Neither party will be considered in default of this Agreement to the extent that any such breach results from circumstances beyond the reasonable control of the party affected, including but not limited to acts of God, war, fire, accident or disaster, or by reason of any law, regulation or other act of any governmental authority, including court orders, or labor problems. The affected party shall promptly give written notice to the other party whenever such event becomes reasonably foreseeable, and shall use its best efforts to overcome promptly the effects of such event. If Seller is unable to supply the total quantity of goods contained herein, Seller shall allocate its actual production among its internal needs and its customers in a fair and reasonable manner. If such event continues for a period of more than thirty (30) days, the other party may terminate the Purchase Order. Quantities of Goods omitted due to such event shall, without liability, be deleted from the Purchase Order.

11. Laws and Regulations.

Seller represents warrants and covenants that in performing its obligations under this Purchase Order, Seller will comply with all applicable laws, rules, regulations, and ordinances. restrictions. The validity, interpretation and performance of the Purchase Order and these terms and conditions shall be governed by the law of the Commonwealth of Pennsylvania, without reference to its principles of conflicts of laws.

12. Safety, Health, and Environment. 

If on-site services are provided by the Seller, the Seller agrees to comply with all applicable site Safety, Health, and Environmental rules and requirements as specified by Polytek. Non-compliance with such rules and requirements will be considered as non-performance by Seller.

13. Affirmative Action & Equal Opportunity.

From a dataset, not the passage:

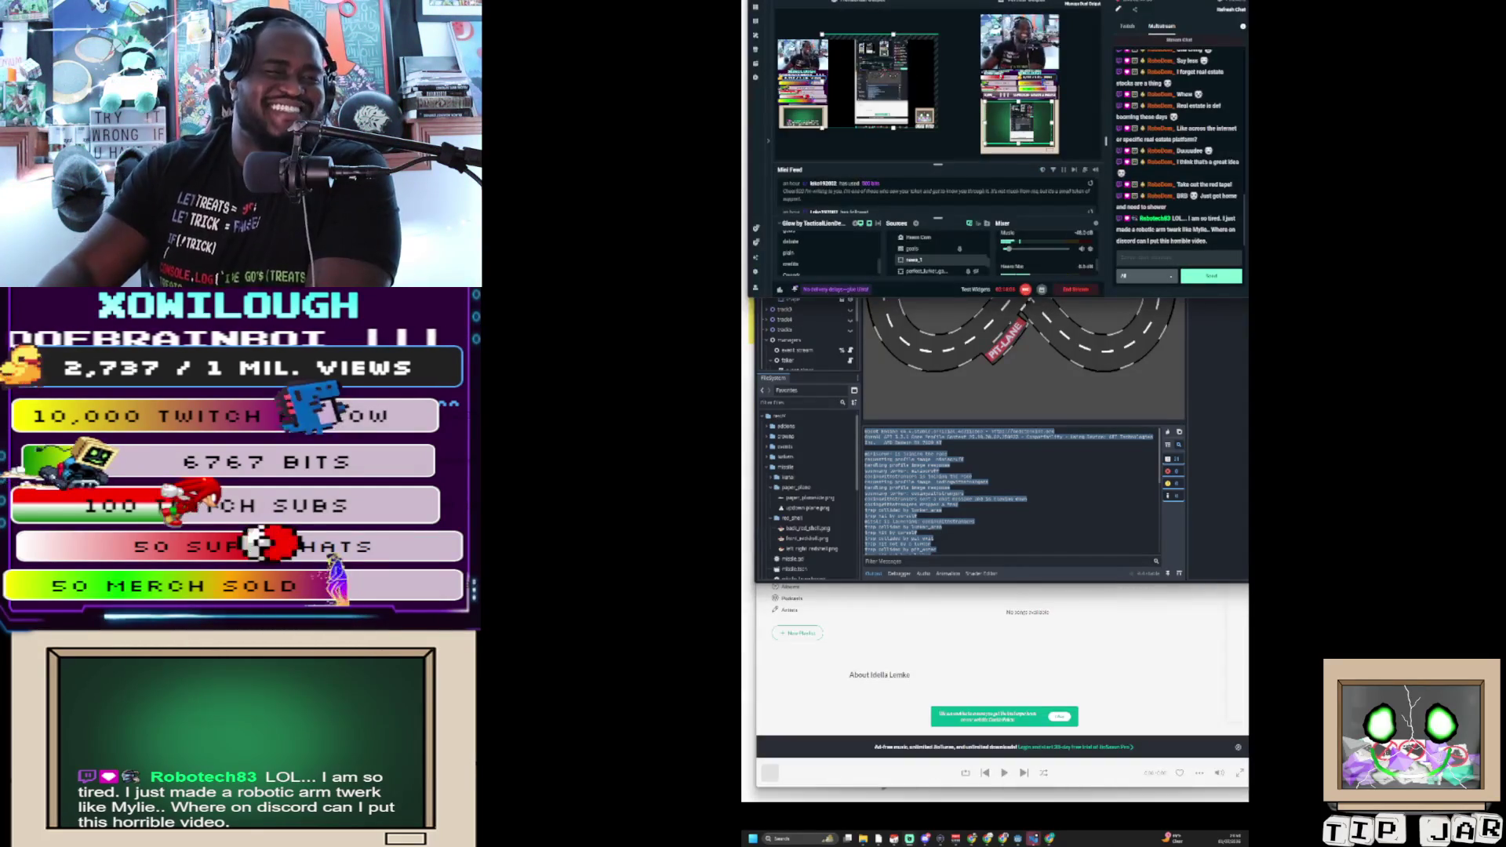
{"action": "left_click", "coordinate": [1124, 400]}
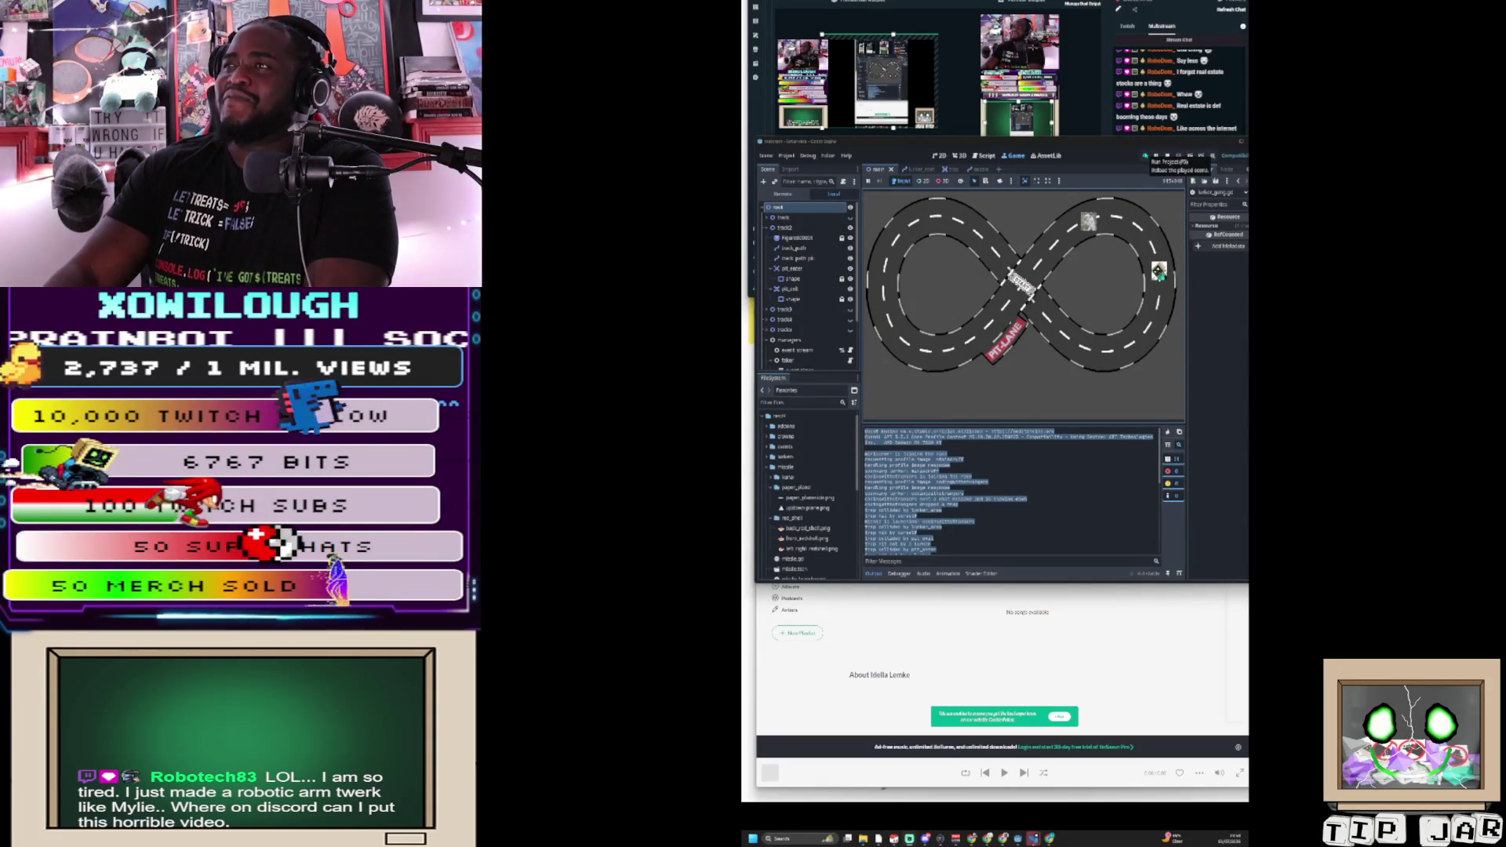
{"action": "key", "text": "alt+Tab"}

This Seller shall abide by the requirements of 41 CFR 60–1.4(a), 60–300.5(a) and 60–741.5(a). These regulations prohibit discrimination against qualified individuals based on their status as protected veterans or individuals with disabilities, and prohibit discrimination against all individuals based on their race, color, religion, sex, sexual orientation, gender identity, national origin, or for inquiring about, discussing, or disclosing information about compensation. Moreover, these regulations require that covered prime Sellers take affirmative action to employ and advance in employment individuals without regard to race, color, religion, sex, sexual orientation, gender identity, national origin, disability or veteran status.

14. Confidentiality.

All non-public information supplied by Polytek shall be held in confidence by Seller, and shall not be used by Seller for any purpose other than completing the Purchase Order under these terms and conditions. Such information shall not be reproduced, used, or disclosed to others by Seller without Polytek's prior written consent, and shall be returned to Polytek upon the completion of Seller's obligations under the Purchase Order or upon Polytek's demand.

15. Termination.

Polytek may at any time terminate the Purchase Order or any part thereof for its sole convenience and Polytek’s sole liability upon such termination shall be payment to Seller for any Goods delivered or Services rendered by Seller prior to notice of such termination for which payment has not already been made. Seller shall not be entitled to any damages (including, but not limited to, consequential damages and lost profits) as a result of any such termination.